While I thought Walker’s character worked well for the most part, the writers had him intentionally mispronouncing Trivette’s last time for the entire episode. Really, I can’t think of any non-illegal behavior that’s more insufferable than that. It’s a weak joke that could have sabotaged the show if other factors weren’t in its favor.

Even in the pre-9/11 days, it’s hard to believe it would be as easy to drop off a bomb at the Texas Rangers’ headquarters as is portrayed in the episode.

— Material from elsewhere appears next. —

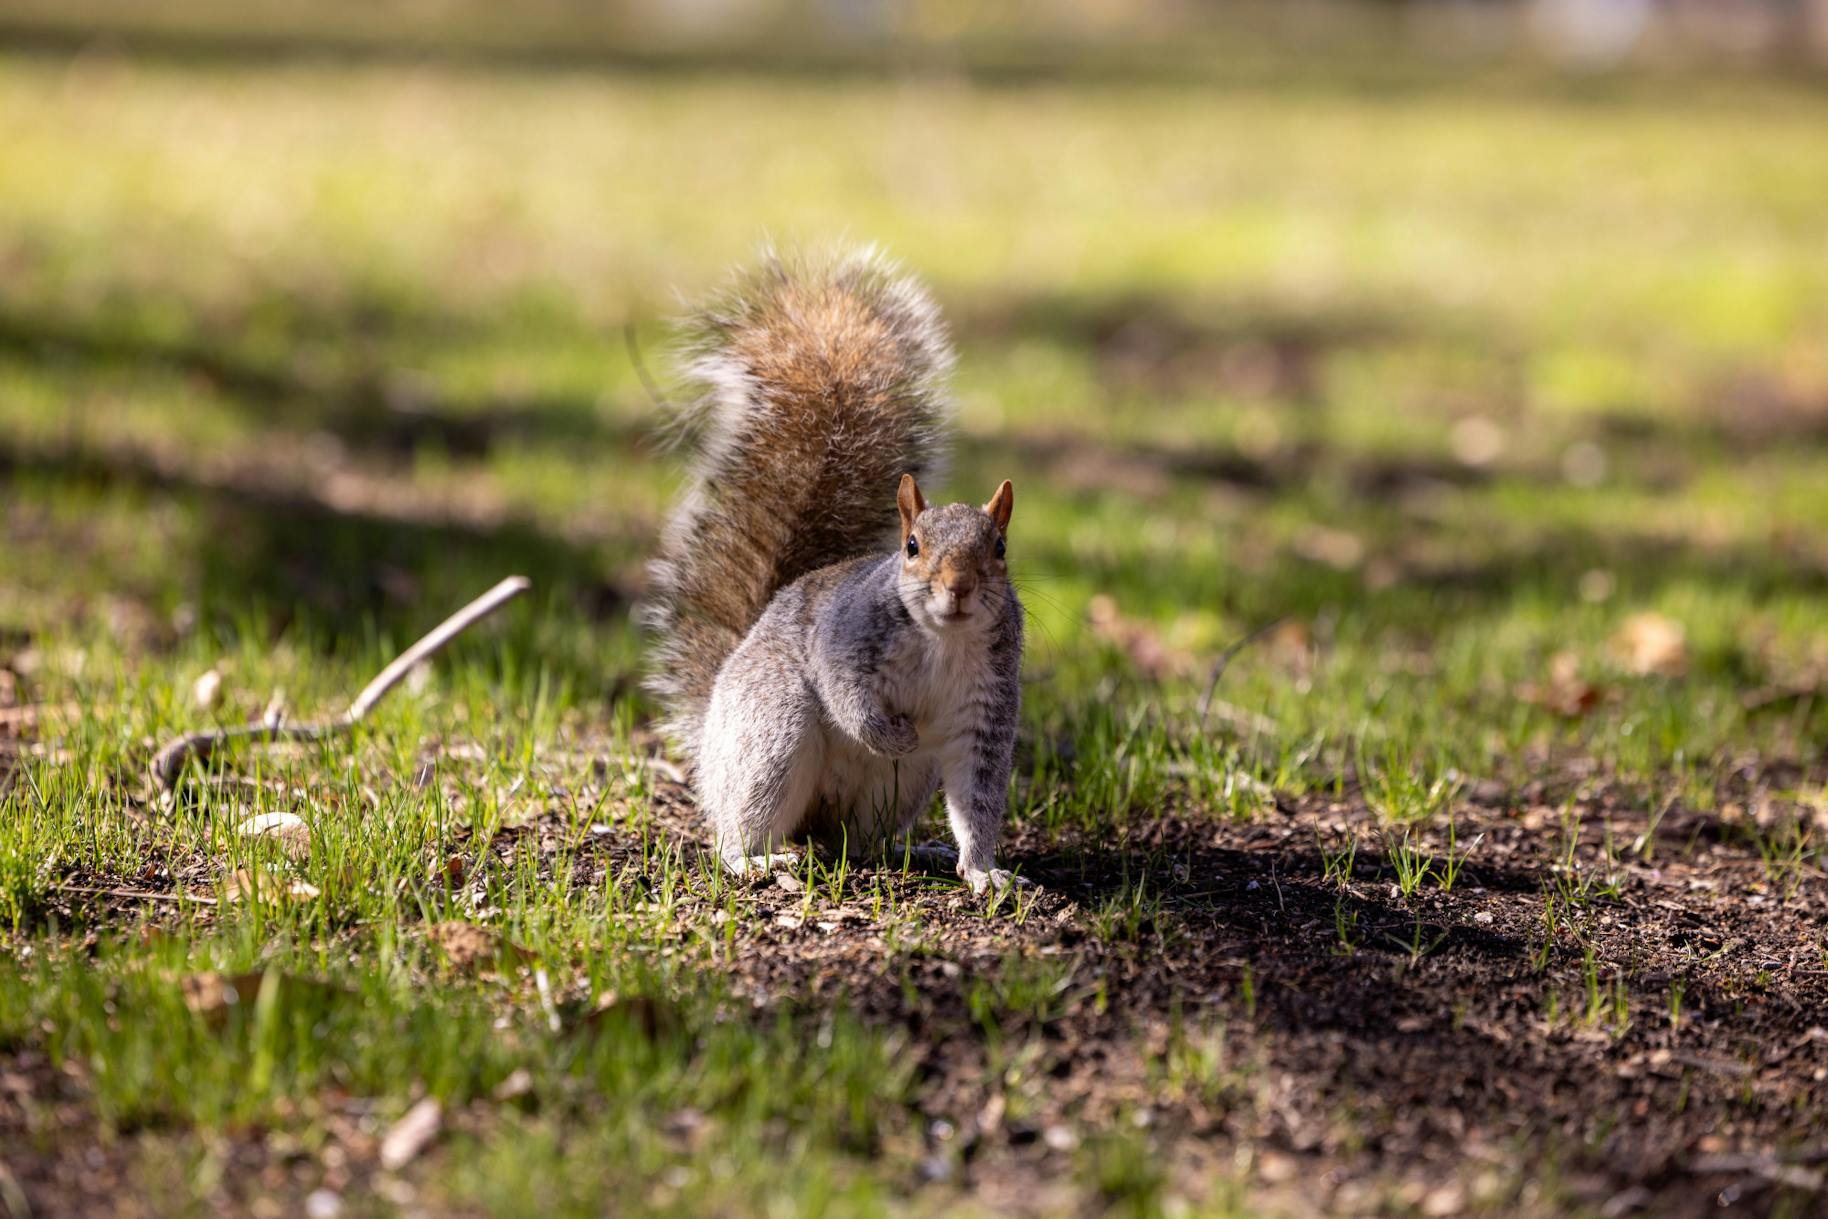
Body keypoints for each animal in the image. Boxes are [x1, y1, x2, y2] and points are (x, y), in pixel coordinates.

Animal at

Also, while I thought Galiard Sartain did a decent job, I did find myself longing for the late Noble Willingham, who would play C.D. in the main series.

Overall Thoughts:

In some quarters, the original Walker, Texas Ranger is a bit of a joke, and you can see hints of why in this episode. But I think you also see why it remained a ratings hit for most of its eight-year run.

It’s a fun show to watch, the action is good and the characters are likable, even if they have some rough edges. Walker himself is perhaps the most prickly. He’s tough, relentless, and very gruff. Yet, at the end of the day, he lets a rape victim take sanctuary at his ranch in the midst of big investigations, and agrees to a dangerous rodeo stunt, one which landed him in the hospital the last time he tried it, in order to help out orphans.

While some may view the show as corny, the series really seems to be quite earnest. In particularly, Trivette’s story of his own origins, growing up as a fan of The Lone Ranger, reflects the sort of heroic tradition that the series puts its protagonists in. It was a very intentionally a throwback even in 1993.

Fundamentally, viewers approved and liked hanging out with these characters in between the big fight scenes.

The pilot has some weak spots that the series would improve on a little. It’s still a fun way to spend ninety minutes for anyone curious as to how a cultural phenomena like Walker, Texas Ranger began.

Rating 3.25 out of 5

The full episode is available for free on YouTube.